**Gegebene Aufgabe 1**:
Beantworte zum Interview mit Marco Wanda:
(a) Wie heißt die erste „düstere“ Platte der Band Wanda?
(b) Seit wie vielen Jahren lodert die Band laut Text wie ein Flächenbrand?
(c) Was macht während des Gesprächs auf?

Im Gespräch mit Marco Wanda: Ein Narr vermisst das Narrativ
Wir führen ein Interview mit Marco Wanda, Sänger der Band Wanda, die seit drei Jahren wie ein Flächenbrand lodert und mit NIENTE jetzt ihre erste „düstere“ Platte veröffentlicht. Prima, denn über düstere Platten lässt sich viel besser reden. Zum Beispiel über philosophische Fragen wie: Bringt den Menschen eher Schmerz oder Lebensfreude weiter? So etwas treibt Marco Wanda um.
Ah, die Bar macht auf.
Mit dem besten aller Lieder! Traumhaft.
Aber zurück zur Gefahr … Sind das vielleicht deine beiden extremen Seiten: Du schaffst dir gewissermaßen zuerst die Theorie des Musikerdaseins drauf und dann wirfst du dich mit aller Wucht hinein?

**Datensätze**:

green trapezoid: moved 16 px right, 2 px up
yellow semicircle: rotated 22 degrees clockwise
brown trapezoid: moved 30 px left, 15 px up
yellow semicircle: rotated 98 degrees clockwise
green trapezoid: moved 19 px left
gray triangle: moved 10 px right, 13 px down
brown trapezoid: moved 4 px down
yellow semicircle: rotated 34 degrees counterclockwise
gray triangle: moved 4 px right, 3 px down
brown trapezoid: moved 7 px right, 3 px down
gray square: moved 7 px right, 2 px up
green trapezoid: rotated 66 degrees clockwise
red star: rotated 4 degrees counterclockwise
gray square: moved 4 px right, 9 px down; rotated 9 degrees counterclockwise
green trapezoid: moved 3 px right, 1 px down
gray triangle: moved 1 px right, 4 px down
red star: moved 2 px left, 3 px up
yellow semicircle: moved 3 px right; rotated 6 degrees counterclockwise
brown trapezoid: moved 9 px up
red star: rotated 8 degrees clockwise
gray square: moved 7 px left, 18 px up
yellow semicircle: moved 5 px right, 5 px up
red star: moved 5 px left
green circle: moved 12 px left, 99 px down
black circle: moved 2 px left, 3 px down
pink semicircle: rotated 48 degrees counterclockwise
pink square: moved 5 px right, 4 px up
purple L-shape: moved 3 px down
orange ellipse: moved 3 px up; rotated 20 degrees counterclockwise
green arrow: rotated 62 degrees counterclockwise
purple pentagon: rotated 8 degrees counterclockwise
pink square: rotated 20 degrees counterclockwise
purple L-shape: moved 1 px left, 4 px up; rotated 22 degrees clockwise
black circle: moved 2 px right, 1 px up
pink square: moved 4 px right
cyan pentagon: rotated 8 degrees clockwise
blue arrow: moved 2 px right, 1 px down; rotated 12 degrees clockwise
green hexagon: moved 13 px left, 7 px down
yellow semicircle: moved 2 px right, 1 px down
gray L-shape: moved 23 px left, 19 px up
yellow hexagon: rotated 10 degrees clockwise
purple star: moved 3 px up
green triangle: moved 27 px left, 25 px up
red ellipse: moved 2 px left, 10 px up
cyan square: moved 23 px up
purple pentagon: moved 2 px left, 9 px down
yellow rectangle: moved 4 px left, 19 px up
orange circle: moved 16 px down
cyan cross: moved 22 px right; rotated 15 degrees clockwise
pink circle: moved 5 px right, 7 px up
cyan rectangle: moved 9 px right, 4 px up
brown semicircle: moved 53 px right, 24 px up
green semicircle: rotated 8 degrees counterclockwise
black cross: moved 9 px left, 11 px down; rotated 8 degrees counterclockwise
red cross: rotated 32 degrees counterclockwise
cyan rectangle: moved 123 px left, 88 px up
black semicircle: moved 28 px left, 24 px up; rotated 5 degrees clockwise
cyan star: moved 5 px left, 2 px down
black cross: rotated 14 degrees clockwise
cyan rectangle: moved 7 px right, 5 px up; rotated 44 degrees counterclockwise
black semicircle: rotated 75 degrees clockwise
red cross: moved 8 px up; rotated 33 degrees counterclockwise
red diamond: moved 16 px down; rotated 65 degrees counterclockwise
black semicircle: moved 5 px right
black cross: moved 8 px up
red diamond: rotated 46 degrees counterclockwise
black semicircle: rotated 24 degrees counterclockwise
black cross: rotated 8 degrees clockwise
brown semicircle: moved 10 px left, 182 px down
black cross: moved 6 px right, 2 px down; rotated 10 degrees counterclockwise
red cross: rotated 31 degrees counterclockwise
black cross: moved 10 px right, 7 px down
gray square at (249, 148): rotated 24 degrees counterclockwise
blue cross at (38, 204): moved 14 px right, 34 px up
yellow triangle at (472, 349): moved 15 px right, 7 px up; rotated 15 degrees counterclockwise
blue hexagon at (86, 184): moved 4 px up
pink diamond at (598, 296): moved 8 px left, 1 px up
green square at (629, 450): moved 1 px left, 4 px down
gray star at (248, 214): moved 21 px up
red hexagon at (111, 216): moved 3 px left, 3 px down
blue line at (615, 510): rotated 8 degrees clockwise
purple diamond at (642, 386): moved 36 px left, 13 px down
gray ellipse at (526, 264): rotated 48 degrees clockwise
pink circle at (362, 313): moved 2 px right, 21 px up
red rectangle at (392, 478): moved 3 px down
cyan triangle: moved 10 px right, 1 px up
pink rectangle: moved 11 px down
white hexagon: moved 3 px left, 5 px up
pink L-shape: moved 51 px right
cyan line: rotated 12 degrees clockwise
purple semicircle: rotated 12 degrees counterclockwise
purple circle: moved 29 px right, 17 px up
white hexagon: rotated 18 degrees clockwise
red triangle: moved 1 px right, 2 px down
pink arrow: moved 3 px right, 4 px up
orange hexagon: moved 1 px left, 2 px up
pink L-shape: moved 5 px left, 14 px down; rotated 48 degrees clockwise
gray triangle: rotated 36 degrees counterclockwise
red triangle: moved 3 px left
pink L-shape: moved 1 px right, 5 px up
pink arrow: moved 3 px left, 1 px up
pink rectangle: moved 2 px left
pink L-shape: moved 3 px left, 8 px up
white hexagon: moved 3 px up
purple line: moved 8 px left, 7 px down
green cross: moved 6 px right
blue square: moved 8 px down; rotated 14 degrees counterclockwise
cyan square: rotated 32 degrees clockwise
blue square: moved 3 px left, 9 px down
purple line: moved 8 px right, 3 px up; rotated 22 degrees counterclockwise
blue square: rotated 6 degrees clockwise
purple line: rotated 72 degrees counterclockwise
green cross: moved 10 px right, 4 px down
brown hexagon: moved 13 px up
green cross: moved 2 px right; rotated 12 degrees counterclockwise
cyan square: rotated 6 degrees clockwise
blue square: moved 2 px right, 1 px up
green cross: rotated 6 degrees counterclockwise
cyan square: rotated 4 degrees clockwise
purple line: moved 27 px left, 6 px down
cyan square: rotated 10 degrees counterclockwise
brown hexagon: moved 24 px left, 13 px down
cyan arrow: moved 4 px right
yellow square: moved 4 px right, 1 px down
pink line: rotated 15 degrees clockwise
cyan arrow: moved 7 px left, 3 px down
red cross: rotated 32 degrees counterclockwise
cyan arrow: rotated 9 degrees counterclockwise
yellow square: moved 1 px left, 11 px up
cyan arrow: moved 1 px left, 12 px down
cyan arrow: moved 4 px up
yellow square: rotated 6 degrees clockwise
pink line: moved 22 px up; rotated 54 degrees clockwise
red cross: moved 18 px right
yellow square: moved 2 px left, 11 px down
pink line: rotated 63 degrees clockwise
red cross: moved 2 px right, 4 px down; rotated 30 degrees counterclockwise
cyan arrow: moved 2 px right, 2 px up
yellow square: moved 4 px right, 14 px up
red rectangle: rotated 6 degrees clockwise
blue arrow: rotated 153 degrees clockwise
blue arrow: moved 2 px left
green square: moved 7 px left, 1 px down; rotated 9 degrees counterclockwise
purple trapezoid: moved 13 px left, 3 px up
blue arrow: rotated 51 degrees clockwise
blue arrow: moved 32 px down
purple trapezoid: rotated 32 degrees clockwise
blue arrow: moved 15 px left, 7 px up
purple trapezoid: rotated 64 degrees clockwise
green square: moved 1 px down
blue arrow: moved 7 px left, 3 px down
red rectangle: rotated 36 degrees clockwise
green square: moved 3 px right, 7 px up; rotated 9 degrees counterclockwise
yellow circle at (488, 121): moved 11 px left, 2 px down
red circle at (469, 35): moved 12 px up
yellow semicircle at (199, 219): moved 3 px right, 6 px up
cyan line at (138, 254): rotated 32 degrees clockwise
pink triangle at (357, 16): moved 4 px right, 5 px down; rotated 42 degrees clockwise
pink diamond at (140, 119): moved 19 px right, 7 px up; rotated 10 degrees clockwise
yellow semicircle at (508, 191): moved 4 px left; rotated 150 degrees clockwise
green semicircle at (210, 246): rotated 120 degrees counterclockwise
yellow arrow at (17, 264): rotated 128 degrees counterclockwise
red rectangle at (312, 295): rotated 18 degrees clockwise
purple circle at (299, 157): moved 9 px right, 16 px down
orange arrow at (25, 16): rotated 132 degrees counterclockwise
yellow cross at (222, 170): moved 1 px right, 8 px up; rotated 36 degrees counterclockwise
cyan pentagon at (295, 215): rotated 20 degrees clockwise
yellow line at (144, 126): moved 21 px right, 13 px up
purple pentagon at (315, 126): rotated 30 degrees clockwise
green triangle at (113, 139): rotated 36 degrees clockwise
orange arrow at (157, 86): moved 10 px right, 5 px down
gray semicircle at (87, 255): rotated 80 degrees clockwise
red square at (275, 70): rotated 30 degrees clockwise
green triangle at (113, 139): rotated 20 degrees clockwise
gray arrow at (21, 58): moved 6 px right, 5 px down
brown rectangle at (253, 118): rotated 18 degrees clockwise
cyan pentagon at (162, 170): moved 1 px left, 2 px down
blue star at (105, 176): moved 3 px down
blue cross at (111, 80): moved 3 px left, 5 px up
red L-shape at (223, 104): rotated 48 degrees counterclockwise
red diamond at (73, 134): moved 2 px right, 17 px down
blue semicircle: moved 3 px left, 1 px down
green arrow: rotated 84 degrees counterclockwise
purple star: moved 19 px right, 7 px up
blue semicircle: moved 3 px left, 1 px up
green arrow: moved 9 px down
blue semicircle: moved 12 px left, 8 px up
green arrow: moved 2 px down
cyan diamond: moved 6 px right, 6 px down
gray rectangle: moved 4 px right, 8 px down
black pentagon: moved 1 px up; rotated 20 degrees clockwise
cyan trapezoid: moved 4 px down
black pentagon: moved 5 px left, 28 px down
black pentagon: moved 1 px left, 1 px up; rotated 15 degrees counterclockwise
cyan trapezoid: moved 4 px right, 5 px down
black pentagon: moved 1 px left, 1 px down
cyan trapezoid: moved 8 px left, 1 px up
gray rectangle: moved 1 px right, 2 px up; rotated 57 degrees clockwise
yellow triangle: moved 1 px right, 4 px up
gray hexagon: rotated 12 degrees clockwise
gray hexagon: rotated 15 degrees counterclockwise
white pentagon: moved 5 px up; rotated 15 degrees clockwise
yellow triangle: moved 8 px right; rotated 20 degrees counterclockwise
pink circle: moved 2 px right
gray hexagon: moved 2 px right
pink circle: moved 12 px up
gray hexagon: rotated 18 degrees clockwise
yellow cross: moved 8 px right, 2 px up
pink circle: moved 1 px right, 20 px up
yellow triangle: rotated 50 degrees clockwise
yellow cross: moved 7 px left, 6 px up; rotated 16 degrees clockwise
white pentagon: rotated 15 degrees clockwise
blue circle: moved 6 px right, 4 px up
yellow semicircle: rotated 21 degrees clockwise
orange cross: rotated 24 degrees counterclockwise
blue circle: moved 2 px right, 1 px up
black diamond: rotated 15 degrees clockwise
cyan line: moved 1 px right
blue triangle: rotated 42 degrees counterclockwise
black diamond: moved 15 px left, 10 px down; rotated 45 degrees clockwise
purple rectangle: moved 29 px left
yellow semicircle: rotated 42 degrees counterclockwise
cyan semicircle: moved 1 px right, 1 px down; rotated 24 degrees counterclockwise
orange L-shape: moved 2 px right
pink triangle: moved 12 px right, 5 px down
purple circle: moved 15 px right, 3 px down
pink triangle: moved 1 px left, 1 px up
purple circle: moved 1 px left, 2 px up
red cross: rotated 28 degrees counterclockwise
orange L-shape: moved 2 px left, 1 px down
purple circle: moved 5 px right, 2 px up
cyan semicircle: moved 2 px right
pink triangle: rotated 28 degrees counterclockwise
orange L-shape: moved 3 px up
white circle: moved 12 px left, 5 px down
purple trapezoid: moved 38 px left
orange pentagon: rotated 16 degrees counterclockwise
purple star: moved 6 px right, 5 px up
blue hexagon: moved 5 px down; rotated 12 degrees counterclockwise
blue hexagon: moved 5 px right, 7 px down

**Gegebene Aufgabe 2**: Stelle die Zeilen der Datensätze als nummerierte Liste ohne Leerzeilen dar, beginnend beim Anfang der Datensätze und endend mit der Zeile, die „green hexagon: moved 13 px left, 7 px down“ enthält, beide eingeschlossen.

**Ergebnis 1**:
(a) NIENTE
(b) Seit drei Jahren
(c) Die Bar

**Ergebnis 2**:
1. green trapezoid: moved 16 px right, 2 px up
2. yellow semicircle: rotated 22 degrees clockwise
3. brown trapezoid: moved 30 px left, 15 px up
4. yellow semicircle: rotated 98 degrees clockwise
5. green trapezoid: moved 19 px left
6. gray triangle: moved 10 px right, 13 px down
7. brown trapezoid: moved 4 px down
8. yellow semicircle: rotated 34 degrees counterclockwise
9. gray triangle: moved 4 px right, 3 px down
10. brown trapezoid: moved 7 px right, 3 px down
11. gray square: moved 7 px right, 2 px up
12. green trapezoid: rotated 66 degrees clockwise
13. red star: rotated 4 degrees counterclockwise
14. gray square: moved 4 px right, 9 px down; rotated 9 degrees counterclockwise
15. green trapezoid: moved 3 px right, 1 px down
16. gray triangle: moved 1 px right, 4 px down
17. red star: moved 2 px left, 3 px up
18. yellow semicircle: moved 3 px right; rotated 6 degrees counterclockwise
19. brown trapezoid: moved 9 px up
20. red star: rotated 8 degrees clockwise
21. gray square: moved 7 px left, 18 px up
22. yellow semicircle: moved 5 px right, 5 px up
23. red star: moved 5 px left
24. green circle: moved 12 px left, 99 px down
25. black circle: moved 2 px left, 3 px down
26. pink semicircle: rotated 48 degrees counterclockwise
27. pink square: moved 5 px right, 4 px up
28. purple L-shape: moved 3 px down
29. orange ellipse: moved 3 px up; rotated 20 degrees counterclockwise
30. green arrow: rotated 62 degrees counterclockwise
31. purple pentagon: rotated 8 degrees counterclockwise
32. pink square: rotated 20 degrees counterclockwise
33. purple L-shape: moved 1 px left, 4 px up; rotated 22 degrees clockwise
34. black circle: moved 2 px right, 1 px up
35. pink square: moved 4 px right
36. cyan pentagon: rotated 8 degrees clockwise
37. blue arrow: moved 2 px right, 1 px down; rotated 12 degrees clockwise
38. green hexagon: moved 13 px left, 7 px down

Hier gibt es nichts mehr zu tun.